TRY IT:
The answer must consist solely of the lines below starting at the one containing "#500 SI = 1;" and ending at the one containing "shiftAmountOut= shiftAmount;", repeated exactly, with both ends included and all pictures omitted.

(MATERIAL FOR THIS EXERCISE)

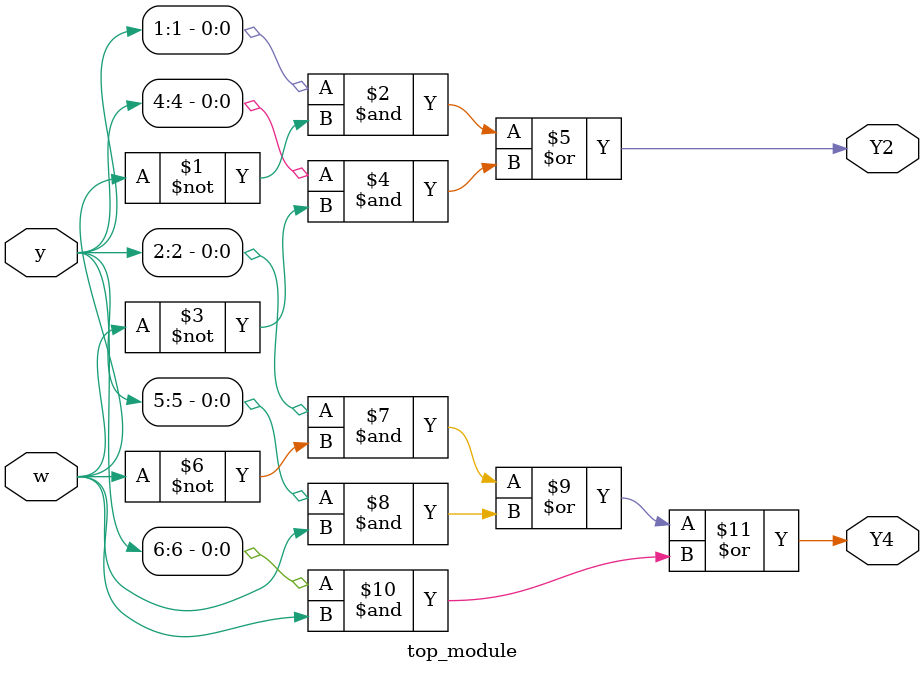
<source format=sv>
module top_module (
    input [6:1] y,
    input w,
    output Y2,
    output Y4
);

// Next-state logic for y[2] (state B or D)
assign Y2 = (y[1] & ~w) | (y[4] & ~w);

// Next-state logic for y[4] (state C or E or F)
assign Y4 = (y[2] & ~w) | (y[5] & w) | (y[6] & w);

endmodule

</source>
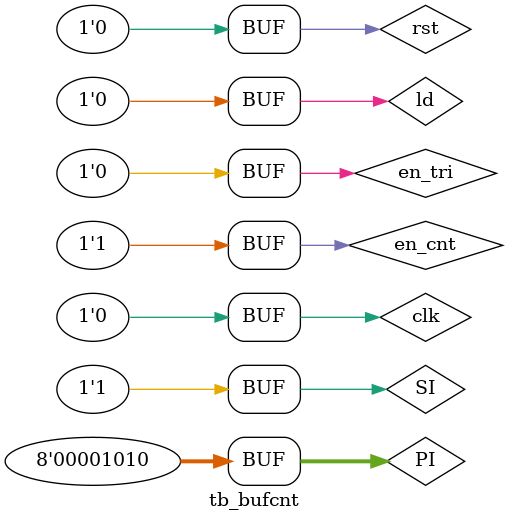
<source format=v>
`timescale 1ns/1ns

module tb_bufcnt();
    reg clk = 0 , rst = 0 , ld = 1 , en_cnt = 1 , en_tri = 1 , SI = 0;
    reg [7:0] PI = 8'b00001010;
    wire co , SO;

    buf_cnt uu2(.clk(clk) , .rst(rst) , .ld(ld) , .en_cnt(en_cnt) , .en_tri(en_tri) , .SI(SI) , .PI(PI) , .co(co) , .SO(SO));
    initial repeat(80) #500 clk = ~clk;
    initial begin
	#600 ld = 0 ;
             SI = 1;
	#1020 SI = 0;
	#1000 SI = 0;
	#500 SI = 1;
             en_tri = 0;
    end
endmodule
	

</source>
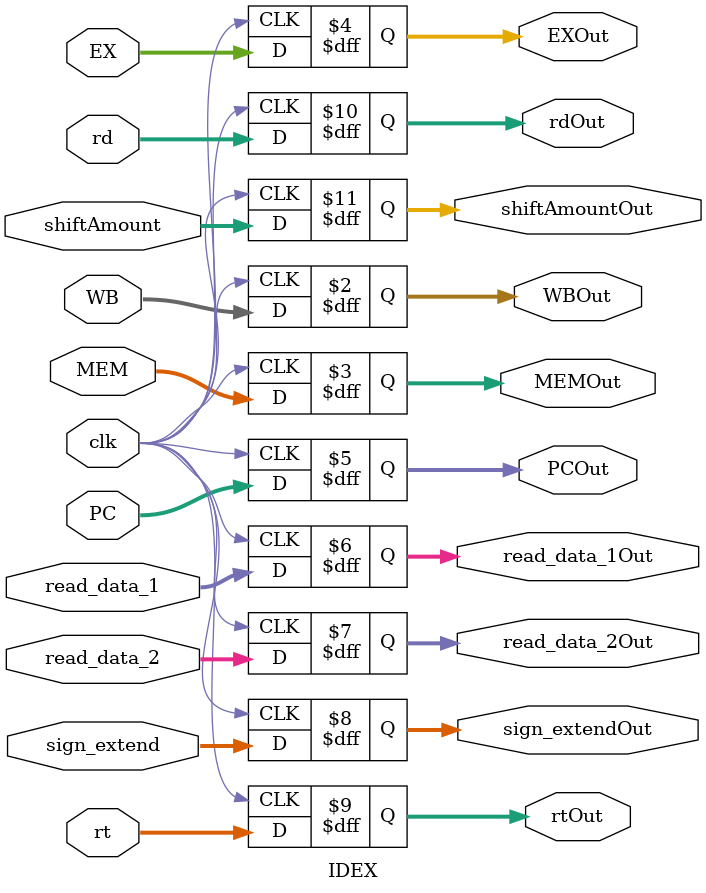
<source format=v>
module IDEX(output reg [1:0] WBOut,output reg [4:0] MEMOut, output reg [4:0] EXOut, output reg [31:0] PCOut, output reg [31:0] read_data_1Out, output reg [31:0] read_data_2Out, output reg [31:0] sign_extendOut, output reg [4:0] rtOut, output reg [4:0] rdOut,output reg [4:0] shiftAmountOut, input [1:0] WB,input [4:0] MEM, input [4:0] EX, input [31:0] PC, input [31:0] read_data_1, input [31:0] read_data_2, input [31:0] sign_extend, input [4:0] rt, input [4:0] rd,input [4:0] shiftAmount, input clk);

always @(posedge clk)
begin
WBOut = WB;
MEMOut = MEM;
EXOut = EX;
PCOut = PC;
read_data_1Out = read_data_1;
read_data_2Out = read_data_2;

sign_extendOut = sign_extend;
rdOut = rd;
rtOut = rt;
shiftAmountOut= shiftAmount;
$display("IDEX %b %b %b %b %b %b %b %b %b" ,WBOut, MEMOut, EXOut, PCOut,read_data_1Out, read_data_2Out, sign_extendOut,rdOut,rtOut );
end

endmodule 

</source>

(End MATERIAL FOR THIS EXERCISE)

REPLY:
	#500 SI = 1;
             en_tri = 0;
    end
endmodule
	

</source>
<source format=v>
module IDEX(output reg [1:0] WBOut,output reg [4:0] MEMOut, output reg [4:0] EXOut, output reg [31:0] PCOut, output reg [31:0] read_data_1Out, output reg [31:0] read_data_2Out, output reg [31:0] sign_extendOut, output reg [4:0] rtOut, output reg [4:0] rdOut,output reg [4:0] shiftAmountOut, input [1:0] WB,input [4:0] MEM, input [4:0] EX, input [31:0] PC, input [31:0] read_data_1, input [31:0] read_data_2, input [31:0] sign_extend, input [4:0] rt, input [4:0] rd,input [4:0] shiftAmount, input clk);

always @(posedge clk)
begin
WBOut = WB;
MEMOut = MEM;
EXOut = EX;
PCOut = PC;
read_data_1Out = read_data_1;
read_data_2Out = read_data_2;

sign_extendOut = sign_extend;
rdOut = rd;
rtOut = rt;
shiftAmountOut= shiftAmount;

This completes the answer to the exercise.